» TRECHO DO DOCUMENTO:

---

Os resultados catastróficos do choque de gestão na Europa



Por Eduardo Febbro





Paris - A aberração econômica como espinha dorsal da política europeia. Austeridade, cortes e arrochos drásticos em todos os níveis são os ingredientes do coquetel liberal que a União Europeia segue propondo às sociedades. A condenação desta política se reproduz à cada publicação dos índices de crescimento sem que os dirigentes da UE cogitem uma mudança de rumo. O fim do verão europeu e a consequente avalanche de realidades não mudam a posição das autoridades europeias.  O primeiro ministro francês, Manuel Vals, reiterou que estava "excluída qualquer mudança de política".

As estatísticas, mais uma vez, refutam a pertinência dessa linha. O Eurostat publicou em meados de agosto os índices catastróficos de crescimento para os 18 países da zona euro. Durante os três primeiros meses do ano, o crecimento do PIB se limitou a 0,2%, muito longe das estimativas dos analistas. Bruno Cavalier, economista da Oddo Securities, comentou no Le Monde que "mesmo que a UE tenha saído da recessão há cinco trimestres, o reequilíbrio do PIB não é suficiente para dissipar o risco de uma recaída".

---

» LISTAGEM DE DADOS:
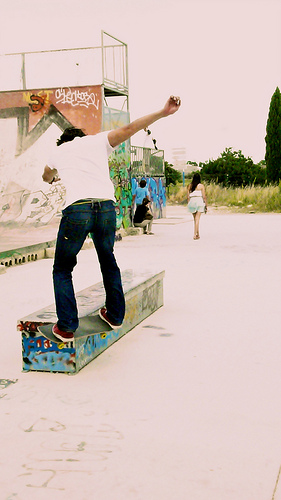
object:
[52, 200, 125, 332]
jeans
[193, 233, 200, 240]
feet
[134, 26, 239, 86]
clouds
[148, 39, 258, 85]
roof window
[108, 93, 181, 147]
arm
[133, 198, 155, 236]
man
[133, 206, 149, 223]
shirt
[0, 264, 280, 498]
ground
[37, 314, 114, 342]
skateboard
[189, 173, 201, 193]
hair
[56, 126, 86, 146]
hair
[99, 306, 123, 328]
foot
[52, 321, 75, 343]
foot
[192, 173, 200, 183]
head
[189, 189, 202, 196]
shirt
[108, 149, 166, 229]
grafitti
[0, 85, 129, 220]
wall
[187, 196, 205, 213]
skirt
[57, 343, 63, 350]
wheel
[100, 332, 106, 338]
wheel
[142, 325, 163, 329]
stain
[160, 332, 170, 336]
stain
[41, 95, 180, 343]
person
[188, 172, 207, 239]
person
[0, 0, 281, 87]
sky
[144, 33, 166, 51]
white cloud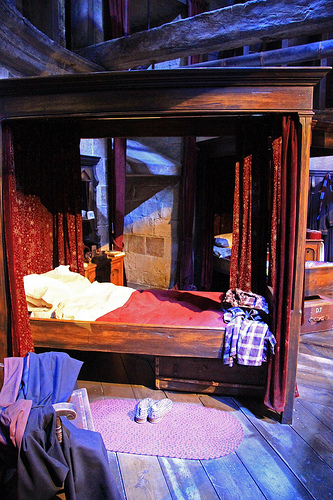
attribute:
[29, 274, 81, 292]
pillow — white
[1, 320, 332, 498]
floor — wooden, dark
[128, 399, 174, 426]
shoes — boy's shoes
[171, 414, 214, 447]
rug — red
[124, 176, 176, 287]
wall — stony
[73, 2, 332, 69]
beam — wooden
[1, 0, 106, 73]
beam — wooden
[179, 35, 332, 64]
beam — wooden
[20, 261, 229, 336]
sheets — white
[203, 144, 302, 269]
curtains — drawn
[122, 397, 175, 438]
shoes — rubber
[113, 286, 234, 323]
sheet — red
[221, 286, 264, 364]
robe — plaid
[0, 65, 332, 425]
canopy bed — antique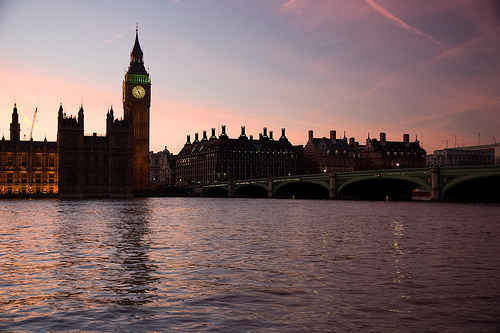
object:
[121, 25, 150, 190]
tower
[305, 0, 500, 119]
clouds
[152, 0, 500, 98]
sky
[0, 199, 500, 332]
water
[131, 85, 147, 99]
clock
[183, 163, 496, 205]
bridge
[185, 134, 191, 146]
chimney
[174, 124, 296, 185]
building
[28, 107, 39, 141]
crane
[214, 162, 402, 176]
lights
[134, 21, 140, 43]
peak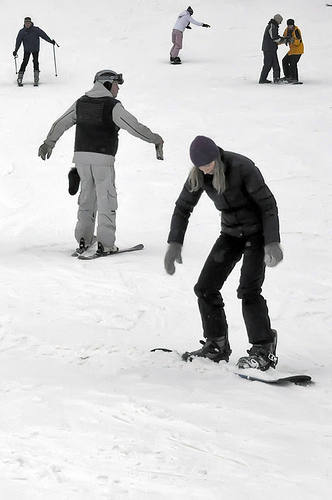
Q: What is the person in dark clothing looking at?
A: Her feet.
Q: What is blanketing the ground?
A: Snow.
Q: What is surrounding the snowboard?
A: Snow.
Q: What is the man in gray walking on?
A: Skis.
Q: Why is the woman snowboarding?
A: To get down the slope.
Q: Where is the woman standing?
A: On her snow-covered snowboard.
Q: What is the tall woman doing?
A: Snowboarding.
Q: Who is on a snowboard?
A: A tall and skinny woman.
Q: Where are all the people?
A: On the snow.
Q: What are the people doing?
A: Skiing and snowboarding.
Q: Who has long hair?
A: A woman.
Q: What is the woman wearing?
A: A beanie.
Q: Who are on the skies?
A: A person.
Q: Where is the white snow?
A: On the ground.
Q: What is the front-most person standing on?
A: Snowboard.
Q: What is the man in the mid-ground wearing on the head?
A: Hat.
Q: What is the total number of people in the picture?
A: 6.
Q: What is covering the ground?
A: Snow.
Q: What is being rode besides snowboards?
A: Skis.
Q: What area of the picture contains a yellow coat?
A: Upper right.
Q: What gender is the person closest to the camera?
A: Female.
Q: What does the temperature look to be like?
A: Cold.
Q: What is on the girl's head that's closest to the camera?
A: A beanie.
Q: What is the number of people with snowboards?
A: 3.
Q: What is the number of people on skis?
A: 2.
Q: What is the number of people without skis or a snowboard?
A: 1.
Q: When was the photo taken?
A: During the day.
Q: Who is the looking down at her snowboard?
A: A lady.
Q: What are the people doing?
A: Skiing.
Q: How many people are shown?
A: Six.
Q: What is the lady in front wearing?
A: Black and grey.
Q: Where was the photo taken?
A: Ski slope.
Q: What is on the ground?
A: Snow.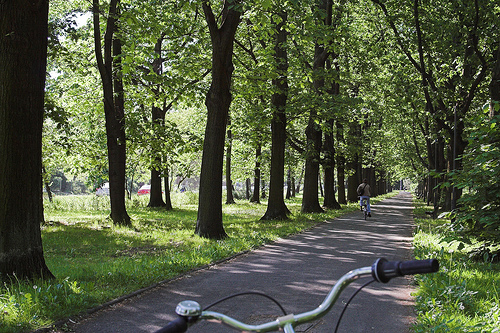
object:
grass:
[0, 194, 343, 333]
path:
[58, 191, 416, 331]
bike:
[152, 252, 439, 332]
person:
[356, 179, 371, 218]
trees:
[185, 5, 255, 242]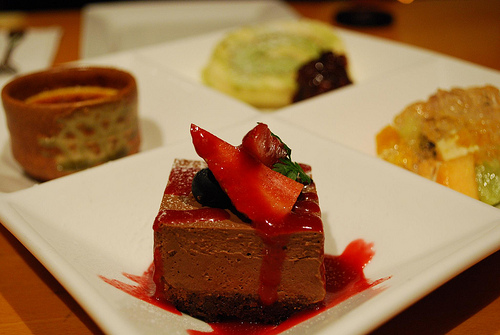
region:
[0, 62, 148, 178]
Round brown bowl on white plate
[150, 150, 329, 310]
Chocolate pastry on white plate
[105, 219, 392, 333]
Red sauce on bottom of chocolate pastry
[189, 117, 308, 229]
Red strawberry slice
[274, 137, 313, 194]
Green leaf on chocolate pastry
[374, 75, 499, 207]
Fruit pastry on white plate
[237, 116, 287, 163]
Strawberry slice on top of strawberry slice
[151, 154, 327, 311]
Chocolate pastry is square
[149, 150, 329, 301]
Red sauce drizzled on chocolate pastry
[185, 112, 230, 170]
Red sauce drizzled on strawberry slice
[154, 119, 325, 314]
a piece of chocolate mousse cake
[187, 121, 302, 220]
a strawberry wedge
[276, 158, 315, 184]
a sprig of mint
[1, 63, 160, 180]
a small creme brulee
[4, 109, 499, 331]
a square dessert plate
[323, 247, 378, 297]
strawberry sauce smeared on a plate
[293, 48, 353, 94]
a fruity jam like sauce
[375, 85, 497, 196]
a fruit dessert with peaches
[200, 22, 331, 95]
a pastry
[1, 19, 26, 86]
a dessert fork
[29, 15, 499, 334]
four desserts on a plate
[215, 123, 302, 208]
two slices of strawberry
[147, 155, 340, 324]
a chocolate mouse cake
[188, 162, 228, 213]
a blueberry on a cake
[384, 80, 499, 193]
a fruit pie with kiwi and peaches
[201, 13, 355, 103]
a key lime pie with blackberry jam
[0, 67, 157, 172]
creme brulee in a pot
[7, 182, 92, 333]
a white plate on a wooden table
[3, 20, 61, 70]
a utensil on a paper napkin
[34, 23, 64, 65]
a white paper napkin on a wooden table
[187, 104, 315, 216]
fruit on a cake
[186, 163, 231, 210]
a small blueberry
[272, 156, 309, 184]
the green stem of the strawberry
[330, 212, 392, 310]
syrup on the plate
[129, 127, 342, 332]
a piece of chocolate cake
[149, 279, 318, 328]
the cake crust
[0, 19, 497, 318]
desert on the paltes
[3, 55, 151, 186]
a bowl on the plate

---

Dê sequência ao artigo sobre a austeridade na União Europeia, começando logo após a última frase apresentada.

» RESPOSTA:
Para onde quer que se olhe o que se vê é estagnação. As três primeiras economias da zona euro, Alemanha, França e Itália, se encontram em estado dormente: o PIB da Alemanha retrocedeu 0,2%, o da França ficou em 0%, e a Itália, com menos 0,2%, entrou em recessão. O extenso ciclo de uma política monetária muito restritiva somado à austeridade orçamentária desembocou em um novo caminho sem saída. A ortodoxia e o dogmatismo das finanças prevaleceram sobre os interesses dos povos. O euro e o ideal das elites comunitárias de um déficit não superior a 3% do PIB sufocaram o desenvolvimento.

Como assinalou o prêmio Nobel de Economia, Joseph Stiglitz, em uma coluna publicada pelo portal Mediapart, "é evidente que, sob sua forma atual, o euro conduz ao fracasso do continente". Outro prêmio Nobel de Economia, Paul Krugman, também questionou a política de austeridade imposta pela classe dirigente europeia. Segundo Krugman, "muita gente seria deixou se enganar pelo culto da austeridade, por essa crença segundo a qual os déficits orçamentários constitutem o perigo imediato mais identificado e não o desemprego em massa. Muitos acreditam que a redução dos déficits  resolverá de certa forma um problema provocado em primeiro lugar pelos excessos do setor privado".

Após vários anos sem outro horizonte que o da austeridade, a única mudança significativa foi o giro liberal dos socialdemocratas europeus. Os males que a austeridade deveria combater seguem presentes: desemprego, déficits, decrescimento, endividamento dos estados. Uma vez mais, a França é um magnífico exemplo da mudança ideológica e pragmática dos socialistas europeus. Há alguns dias, o primeiro ministro francês, Manuel Vals qualificou de "irresponsáveis" os dirigentes socialistas que questionaram a política do governo. Depois, em uma extensa entrevista do presidente francês publicada pelo vespertino Le Monde, François Hollande disse que não havia "escapatória".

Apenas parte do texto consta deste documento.